Por fin el rey de Marruecos ha dado el paso definitivo para pasar de una monarquía absoluta -en la terminología europea- a una parlamentaria en la que el monarca reine pero no gobierne, con las variables propias de la idiosincrasia. El discurso radiotelevisado de Mohamed VI el pasado miércoles 9 de este mes, ya considerado histórico, recupera el proceso modernizador anunciado en su entronización y posteriores mensajes, que tras algunas medidas ciertamente aperturistas, y hasta revisionistas con respecto a los años de plomo de su padre, Hassan II, había entrado en una fase de aletargamiento. La iniciativa real de proponer un plan de regionalización, después de un complejo proceso de estudios enfocados principalmente a la búsqueda de apoyos sociales y al encuentro de equilibrios que lo respalden entre las fuerzas vivas, también se ha relanzado dentro de una profunda reforma constitucional.

Sin duda, la llamarada de protestas que se extiende por todos los países islámicos tiene algo que ver con el momento elegido para acabar con las discusiones y apretar el acelerador. Posiblemente, porque el monarca ha conseguido que el núcleo duro -toda transición tiene una legión de carcas temerosos de las reformas; los españoles lo sabemos bien- acepte las transformaciones para que lo importante, la subsistencia del sistema, no se ponga en riesgo. Cuando las barbas de tu vecino veas quemar, pon las tuyas a remojar, aconseja el viejo refrán transcultural.

Los cambios anunciados por el rey son importantes; ridiculizarlos o minimizarlos es una frivolidad política, como negar la evidencia de que incluso en la actualidad su tejido institucional es, con Suráfrica, el más abierto y plural del continente. Que una monarquía que pone y quita primeros ministros y ministros a su antojo, e interviene en las empresas públicas y en el comercio exterior, se desposea de esta facultad y acepte que el gobierno quede en manos de un primer ministro o presidente del ejecutivo que represente a las fuerzas más votadas, y que el Parlamento asuma una serie de facultades hasta ahora en posesión del Trono, que guarda para sí todos los aspectos sensibles o de Estado, es un gran avance hacia una democracia homologable, aunque con sus propias singularidades del carácter nacional. Que esta apertura se haga en paralelo a la creación de autonomías -los mismos tempus que en España- en las cuales los walis, o gobernadores, serán sustituidos por presidentes de los consejos regionales, y que la iniciativa comience en el Sahara Occidental, es asimismo un movimiento relevante; indica implícitamente que habrá una nueva ronda de negociaciones con el Frente Polisario, y que, en cualquier caso, al estar sustentadas las autonomías en procesos electivos periódicos los ciudadanos podrán ejercer una asimismo periódica autodeterminación. El desafío es clave y arriesgado, porque son muchas y contrapuestas las fuerzas en liza.

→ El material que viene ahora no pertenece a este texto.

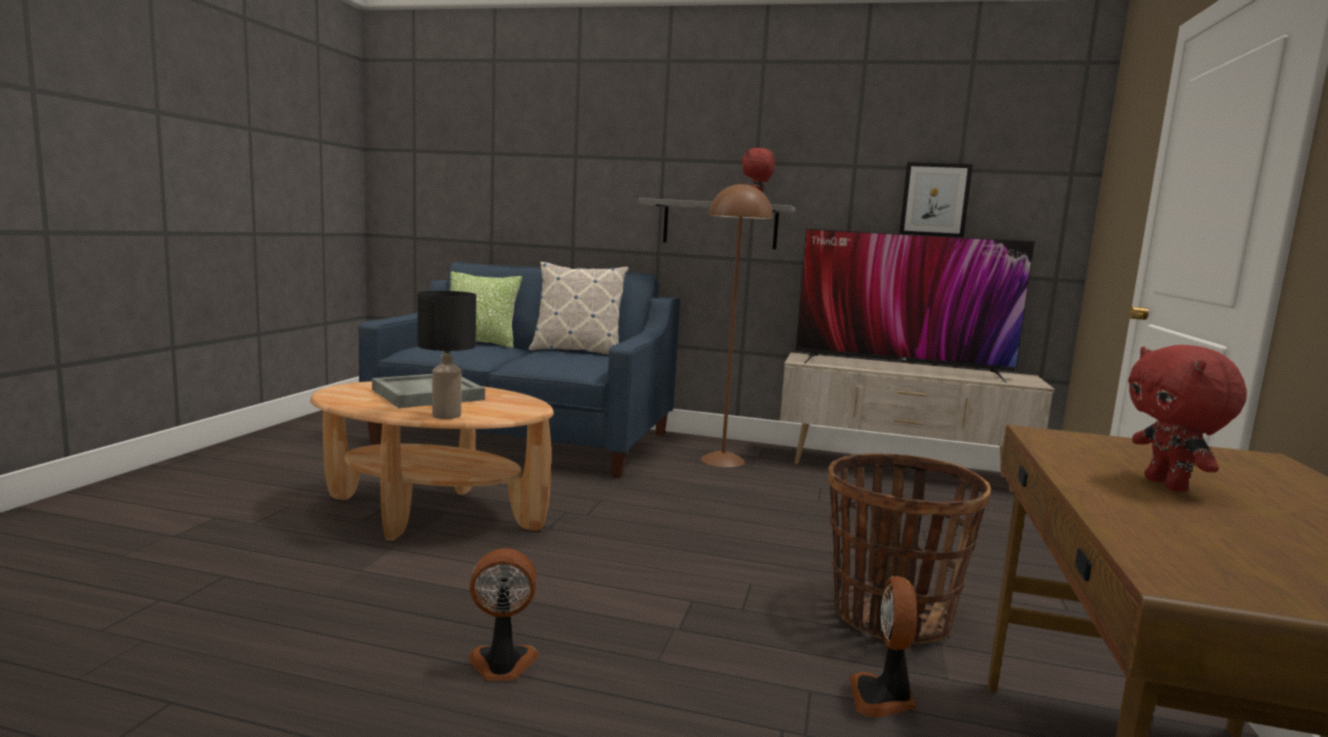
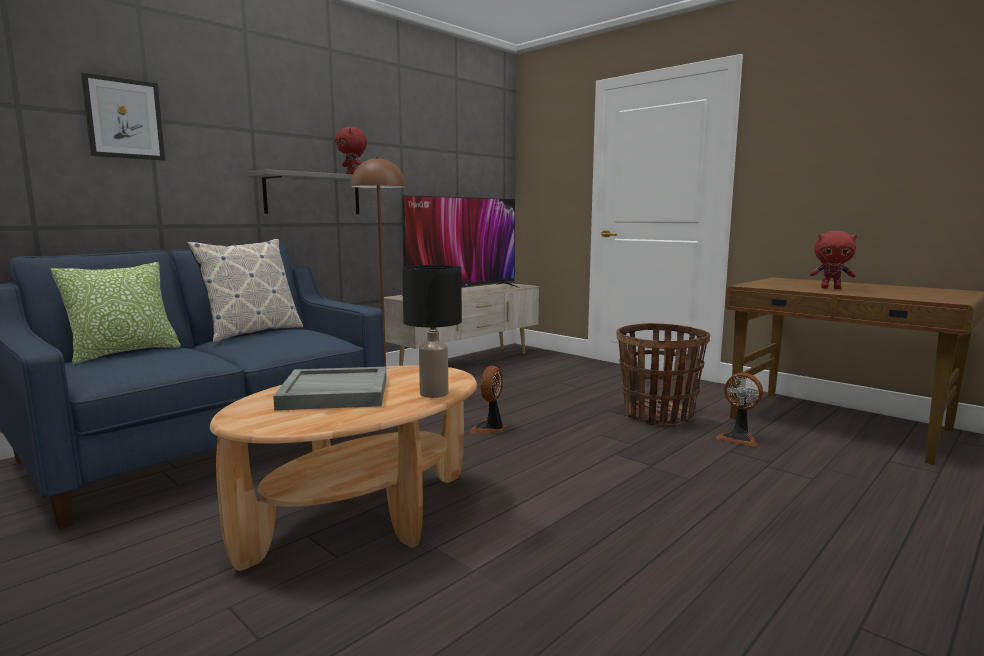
camera: 60 degrees left, 0 degrees up
(502, 665) = (682, 527): fan -> fan (489, 429)
(935, 200) = (448, 173): picture -> picture (124, 119)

Y en medio, la lucha contra la corrupción, que contará con unas Cámaras con atributos constitucionales para "ejercer sus funciones de representación, legislación y control" y una justicia concebida como "un poder independiente". Mohamed VI lo quiso precisar en su discurso: quiere que se contemplen "los instrumentos de buena gobernanza y los derechos humanos".

La propuesta ha tenido, por su amplitud y profundidad, una acogida popular que combina asombro y esperanza; los jóvenes, muy críticos hasta el día antes con "la lentitud de la modernización", le han ganado la partida a "los de siempre". La nueva realidad es que Marruecos ha adelantado a Egipto y Túnez en pasarse al bando de las democracias modernas, con una ventaja añadida: antes, las mujeres habían conseguido leyes de igualdad que rompieron tabúes ancestrales, aunque pocas veces la cultura evoluciona al compás de los decretos modernizadores.